I haven't heard this word before. It has a fun sound to it!

Does the word, _Taradiddle, _refer to the person who tells the tale, or to the tall tale, itself?


----------



## Murrmurr (Dec 19, 2021)

Kaila said:


> I haven't heard this word before. It has a fun sound to it!
> 
> Does the word, _Taradiddle, _refer to the person who tells the tale, or to the tall tale, itself?


First time I've heard it too. I think taradiddle refers to the tale - a tall-tale. Like falderol and horsefeathers.


----------



## Kaila (Dec 19, 2021)

Well, falderol and horsefeathers! That's quite a taradiddle, if I ever did hear one!  

Though, it might be correct, to say that I might have known a taradiddle or two, back in my school days.


----------



## Kaila (Dec 19, 2021)

Ruthanne said:


> Usually the fisherman is lying or at least exaggerating about the fish, especially if he (or she) didn’t keep the fish.
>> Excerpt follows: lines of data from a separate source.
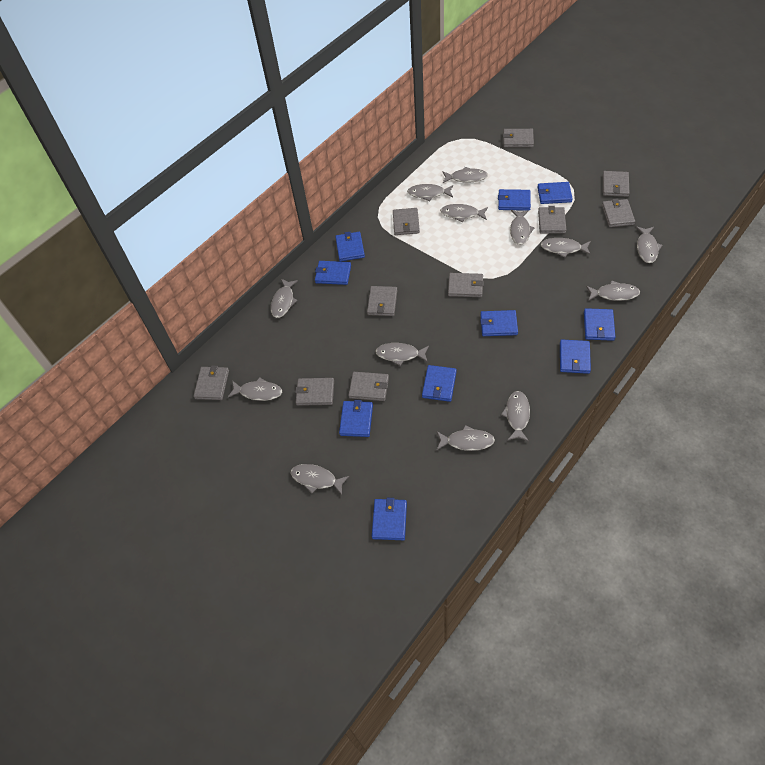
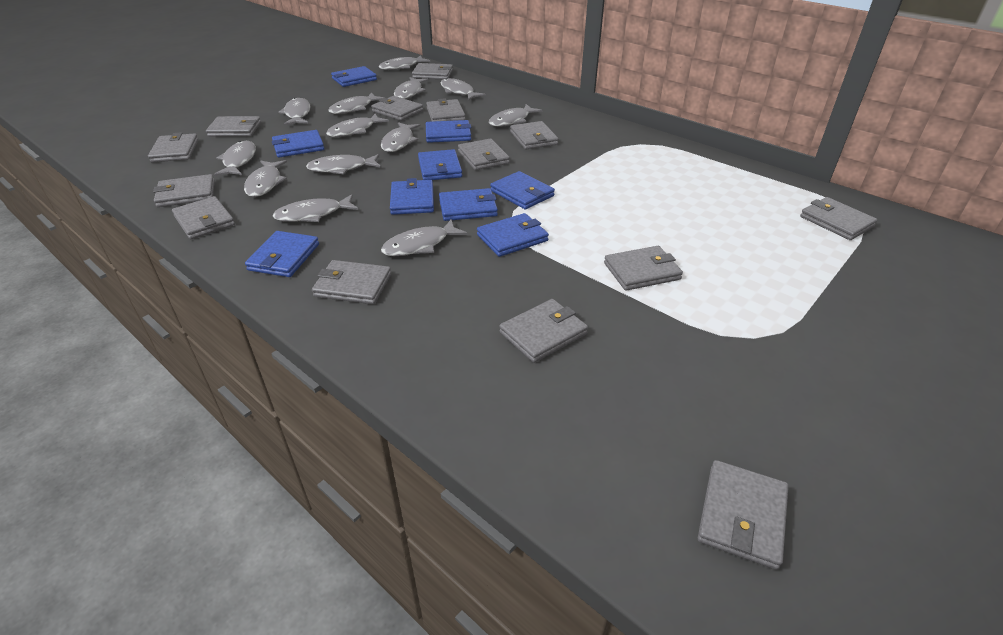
blue wallet: [315,261,351,285] [335,232,365,262] [339,400,373,437] [372,498,407,540] [422,365,457,402] [480,310,518,336] [498,189,531,211] [538,182,573,204] [560,339,591,374] [584,308,615,341] = 10 -> [245,231,319,277] [272,130,324,158] [331,66,377,87] [390,178,434,215] [418,149,462,180] [426,120,471,143] [439,188,498,221] [477,213,549,257] [490,171,555,209] = 9
grey wallet: [193,365,229,400] [295,378,334,406] [348,372,389,401] [367,286,397,316] [393,208,420,235] [448,273,484,297] [503,129,534,148] [538,206,566,234] [602,198,635,227] [603,171,629,197] = 10 -> [148,132,198,162] [153,174,215,207] [172,196,235,239] [206,116,261,137] [312,260,391,304] [371,96,423,121] [412,63,453,79] [426,98,465,122] [458,139,510,170] [500,299,588,363] [510,121,559,149] [604,246,683,291] [698,460,789,570] [800,197,878,240] = 14

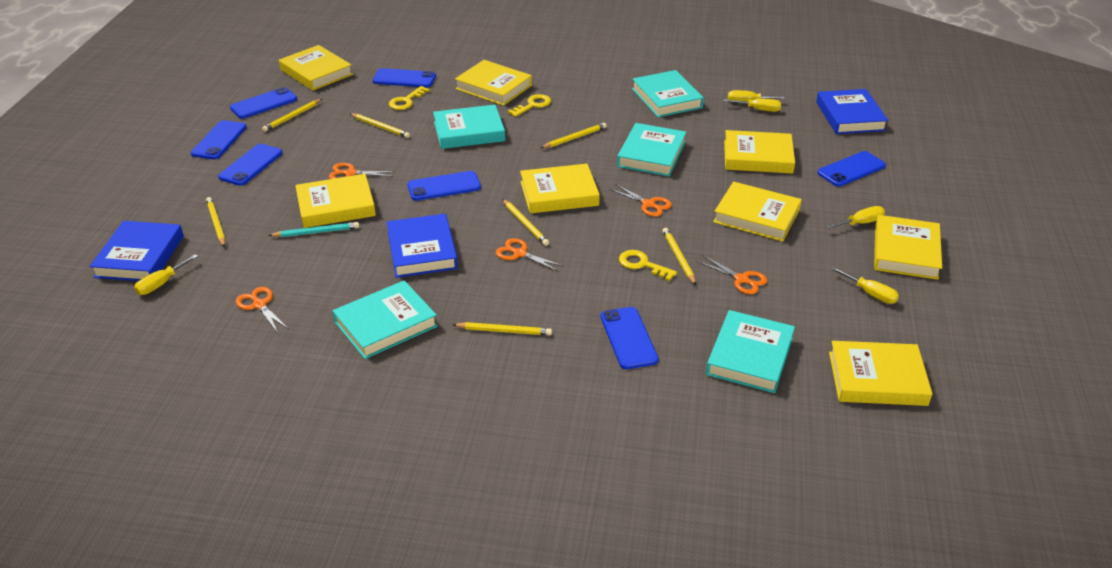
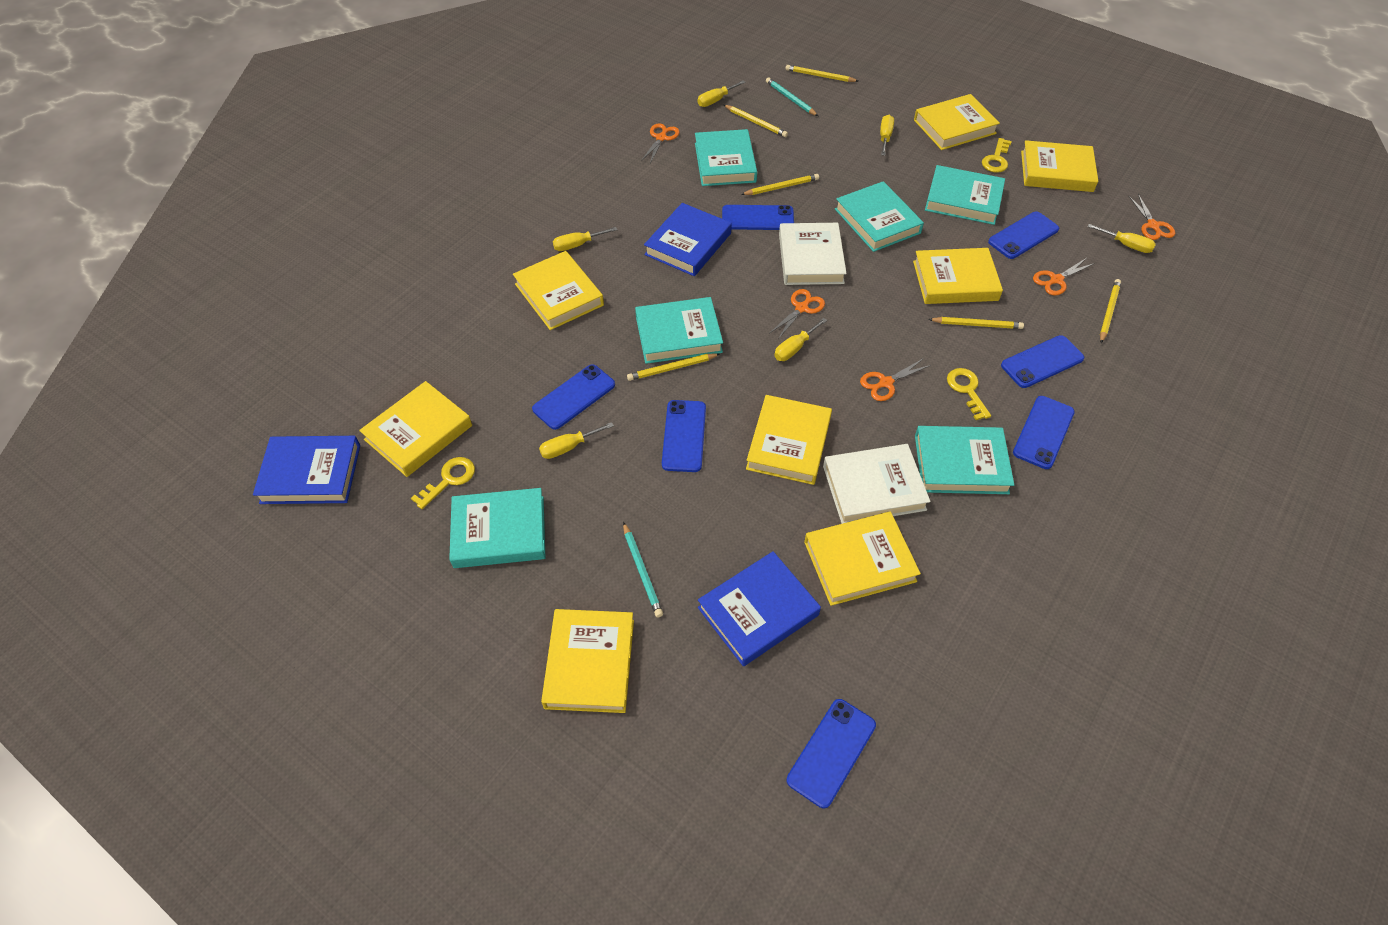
turquoise book: [332,280,438,359] [433,105,505,149] [617,123,687,177] [632,70,704,117] [706,310,795,393] = 5 -> [449,488,545,568] [635,297,723,364] [695,129,757,186] [835,181,924,252] [915,426,1014,494] [925,165,1005,225] = 6
turquoise pencil: [268,222,359,237] = 1 -> [623,522,663,617] [766,77,818,116] = 2
white book: none = 0 -> [779,223,847,285] [823,444,931,524] = 2
yellow pencil: [206,197,225,247] [262,99,322,132] [350,113,410,138] [452,322,552,335] [503,199,549,246] [541,123,607,148] [662,228,696,285] = 7 -> [627,353,720,381] [724,105,788,137] [741,174,819,195] [786,65,858,82] [928,317,1024,329] [1100,279,1121,343] = 6
yellow screwdriver: [134,254,198,295] [723,98,781,112] [728,90,785,102] [826,206,885,229] [831,267,899,304] = 5 -> [539,422,614,459] [553,227,617,251] [697,80,746,107] [774,318,827,361] [880,115,894,156] [1088,224,1156,253] = 6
Ruthanne, I am sure if you asked the teller of the _taradiddle,
*why* he or she, did not keep the fish, _they could certainly tell a whopper of a reason!


----------



## Murrmurr (Dec 19, 2021)

Kaila said:


> Ruthanne, I am sure if you asked the teller of the _taradiddle,
> *why* he or she, did not keep the fish, _they could certainly tell a whopper of a reason!


Yeah, you'd just be asking for more taradiddle. Taradiddle on taradiddle sprinkled in horsefeathers and topped with a big fat falderol.


----------



## RnR (Dec 20, 2021)

Wonderful word and suits our current Australian Prime Minister perfectly.


----------



## Ruthanne (Dec 20, 2021)

Kaila said:


> I haven't heard this word before. It has a fun sound to it!
> 
> Does the word, _Taradiddle, _refer to the person who tells the tale, or to the tall tale, itself?


Someone or something so I think either one.


----------